• _Dataset content_
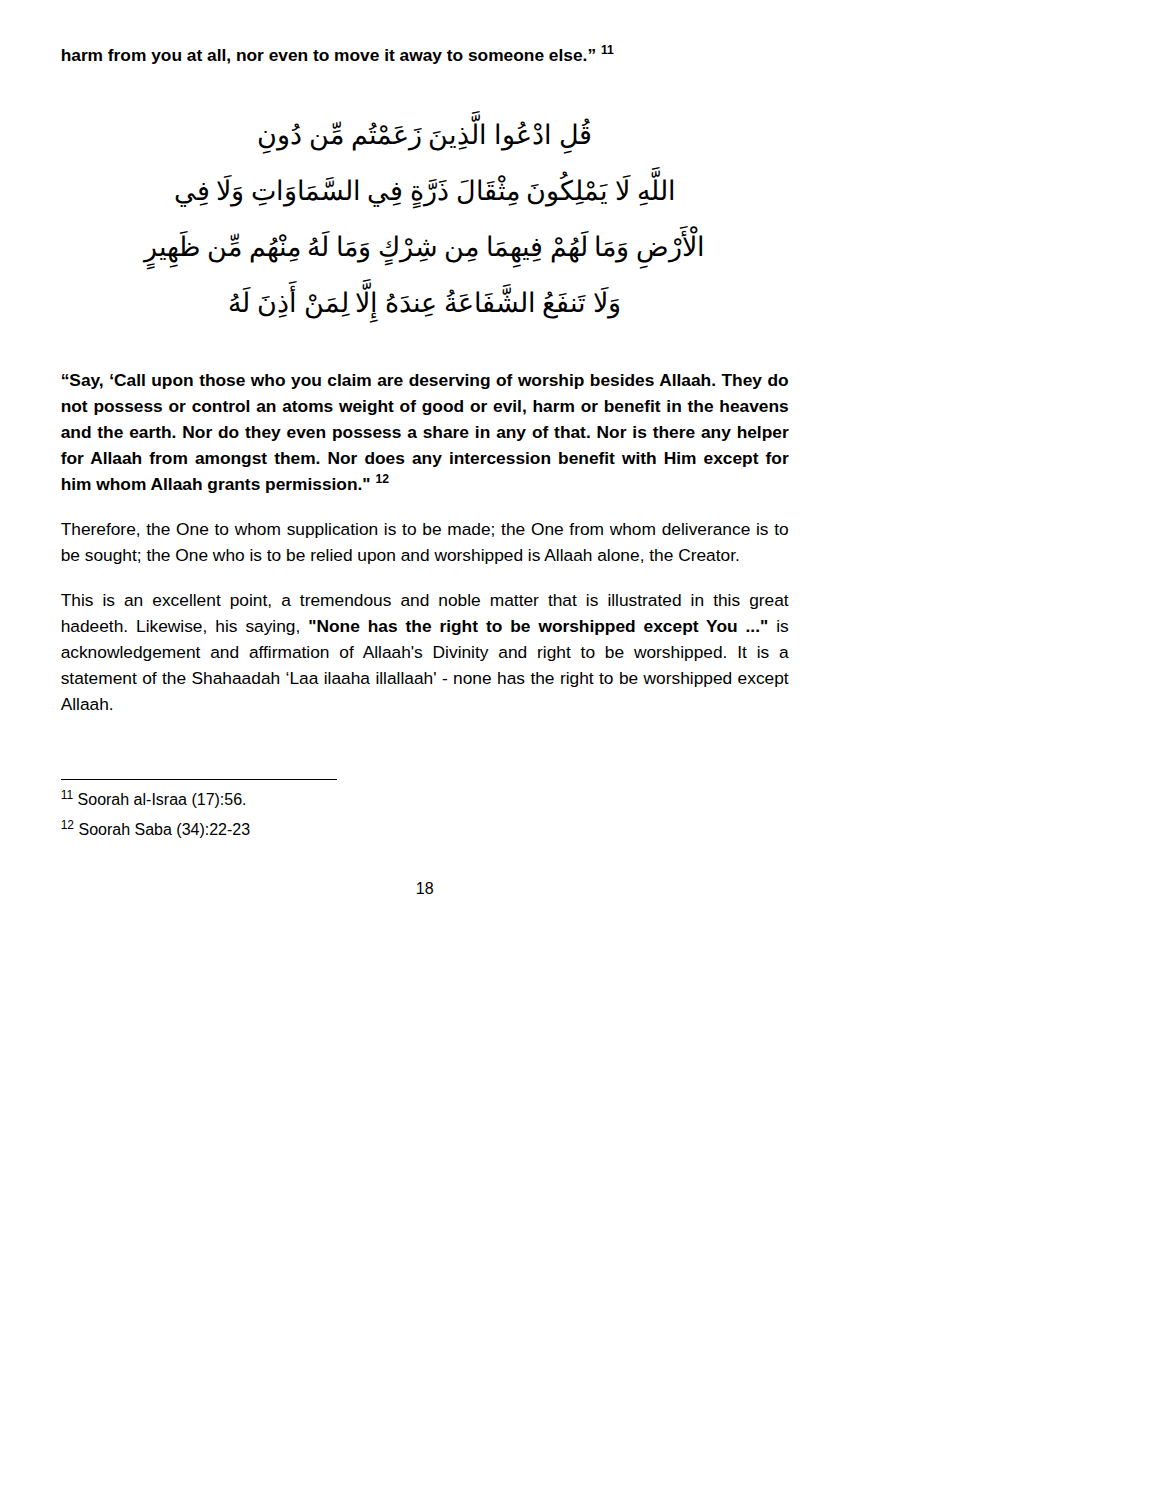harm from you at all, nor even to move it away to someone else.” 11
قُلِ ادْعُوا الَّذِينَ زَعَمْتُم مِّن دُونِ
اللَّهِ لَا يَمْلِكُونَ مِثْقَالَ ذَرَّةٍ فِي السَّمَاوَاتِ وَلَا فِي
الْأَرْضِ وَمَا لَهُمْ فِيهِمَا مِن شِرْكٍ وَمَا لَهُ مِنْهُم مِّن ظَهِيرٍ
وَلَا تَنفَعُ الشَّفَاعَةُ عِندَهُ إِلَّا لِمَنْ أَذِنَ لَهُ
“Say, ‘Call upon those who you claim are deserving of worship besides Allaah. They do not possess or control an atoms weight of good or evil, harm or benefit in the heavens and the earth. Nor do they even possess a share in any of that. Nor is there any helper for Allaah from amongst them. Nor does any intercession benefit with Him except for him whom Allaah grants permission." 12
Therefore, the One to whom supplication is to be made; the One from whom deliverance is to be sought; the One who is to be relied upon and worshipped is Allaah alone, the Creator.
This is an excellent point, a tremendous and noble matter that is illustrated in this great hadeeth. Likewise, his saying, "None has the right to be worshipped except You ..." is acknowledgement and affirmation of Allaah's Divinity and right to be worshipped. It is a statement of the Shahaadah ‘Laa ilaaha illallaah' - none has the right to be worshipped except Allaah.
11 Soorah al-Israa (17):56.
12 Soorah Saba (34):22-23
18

• _What the exercise asks_
Give the listing again word for word. Skip any pictures.

• _Exercise solution_
harm from you at all, nor even to move it away to someone else.” 11
قُلِ ادْعُوا الَّذِينَ زَعَمْتُم مِّن دُونِ
اللَّهِ لَا يَمْلِكُونَ مِثْقَالَ ذَرَّةٍ فِي السَّمَاوَاتِ وَلَا فِي
الْأَرْضِ وَمَا لَهُمْ فِيهِمَا مِن شِرْكٍ وَمَا لَهُ مِنْهُم مِّن ظَهِيرٍ
وَلَا تَنفَعُ الشَّفَاعَةُ عِندَهُ إِلَّا لِمَنْ أَذِنَ لَهُ
“Say, ‘Call upon those who you claim are deserving of worship besides Allaah. They do not possess or control an atoms weight of good or evil, harm or benefit in the heavens and the earth. Nor do they even possess a share in any of that. Nor is there any helper for Allaah from amongst them. Nor does any intercession benefit with Him except for him whom Allaah grants permission." 12
Therefore, the One to whom supplication is to be made; the One from whom deliverance is to be sought; the One who is to be relied upon and worshipped is Allaah alone, the Creator.
This is an excellent point, a tremendous and noble matter that is illustrated in this great hadeeth. Likewise, his saying, "None has the right to be worshipped except You ..." is acknowledgement and affirmation of Allaah's Divinity and right to be worshipped. It is a statement of the Shahaadah ‘Laa ilaaha illallaah' - none has the right to be worshipped except Allaah.
11 Soorah al-Israa (17):56.
12 Soorah Saba (34):22-23
18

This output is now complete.